Data from the World Bank and UNICEF suggest that most countries responded to the crisis by expanding social protection programs, particularly cash transfers. Cash transfers provide a platform for longer-term investment in human capital.

Cash transfers have been shown to address both monetary and multidimensional poverty and improve children’s health, nutrition and cognitive and non-cognitive performance, particularly when combined with other measures to promote child development and in conjunction with quality social services.
Children in southern Africa are particularly affected

However, many of the responses are short-term and insufficient to respond to the extent and expected length of a recovery, stressed UNICEF and the World Bank.

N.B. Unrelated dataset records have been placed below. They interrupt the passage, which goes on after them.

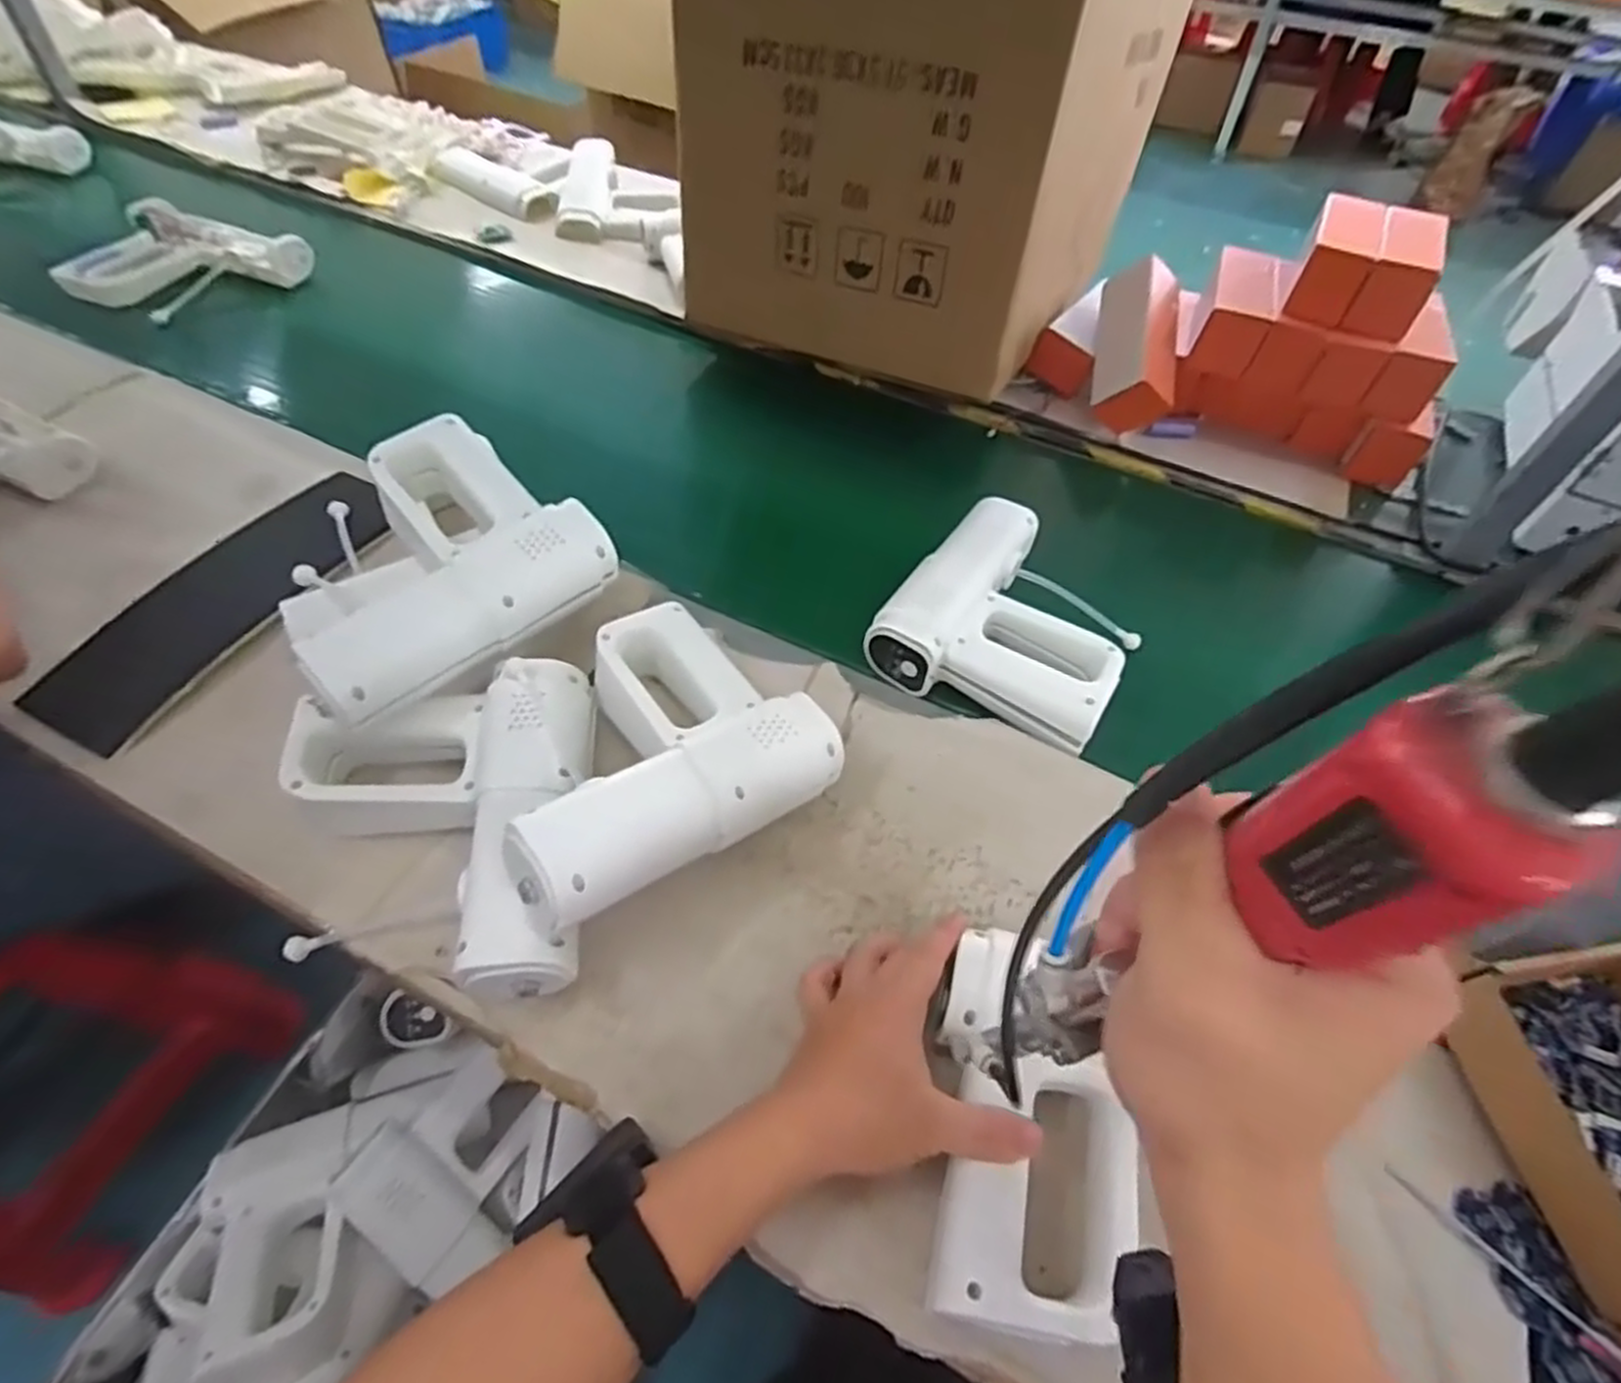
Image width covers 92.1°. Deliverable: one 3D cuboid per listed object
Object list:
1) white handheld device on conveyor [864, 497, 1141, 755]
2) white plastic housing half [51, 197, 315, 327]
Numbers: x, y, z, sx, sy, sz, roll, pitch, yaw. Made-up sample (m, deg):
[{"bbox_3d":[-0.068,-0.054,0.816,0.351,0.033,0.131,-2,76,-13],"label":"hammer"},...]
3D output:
[{"bbox_3d":[0.169,-0.059,0.636,0.178,0.058,0.205,28,56,17],"label":"white handheld device on conveyor"},{"bbox_3d":[-0.792,-0.535,0.968,0.271,0.044,0.193,19,54,11],"label":"white plastic housing half"}]

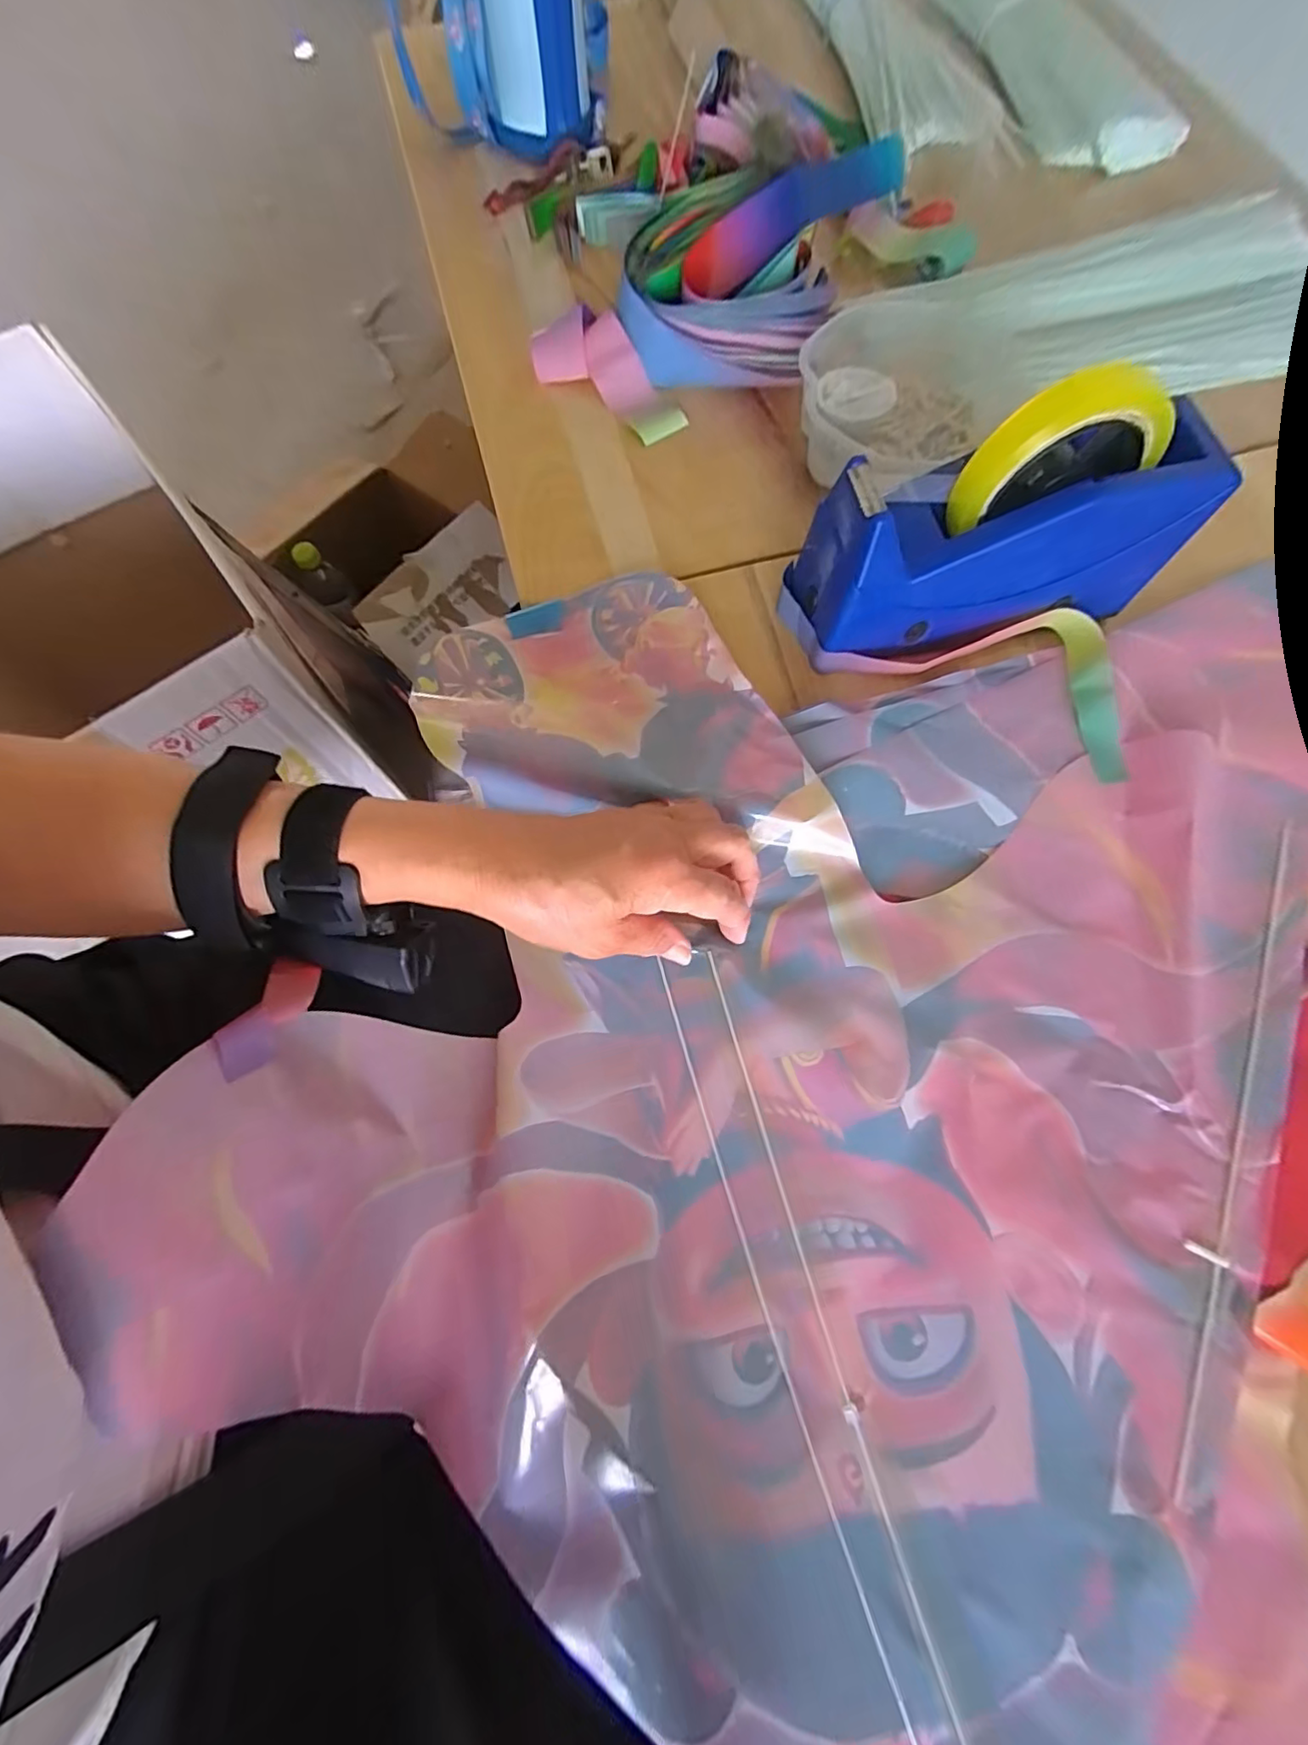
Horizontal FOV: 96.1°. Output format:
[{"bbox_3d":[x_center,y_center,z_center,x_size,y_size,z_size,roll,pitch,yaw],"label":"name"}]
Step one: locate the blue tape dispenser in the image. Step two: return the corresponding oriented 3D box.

It is more important than ever that governments expand and adapt their social protection systems and programs to prepare for future economic shocks.

This includes innovations for financial sustainability, the strengthening of the legal and institutional framework, the protection of human capital, the long-term expansion of child and family benefits as well as investments in family-friendly policies such as paid parental leave and high-quality childcare for all.

Children in sub-Saharan Africa are particularly affected by poverty. Two thirds of all children there live in households struggling to survive on an average of $ 1.90 per day or less per person. This represents the international measure of extreme poverty. Almost a fifth of children affected by poverty live in South Asia.

The analysis also shows that the number of children living in extreme poverty decreased moderately by 29 million between 2013 and 2017. However, UNICEF and the World Bank Group warn that any progress made in recent years has been worryingly slow, unevenly distributed and at risk due to the economic impact of the pandemic.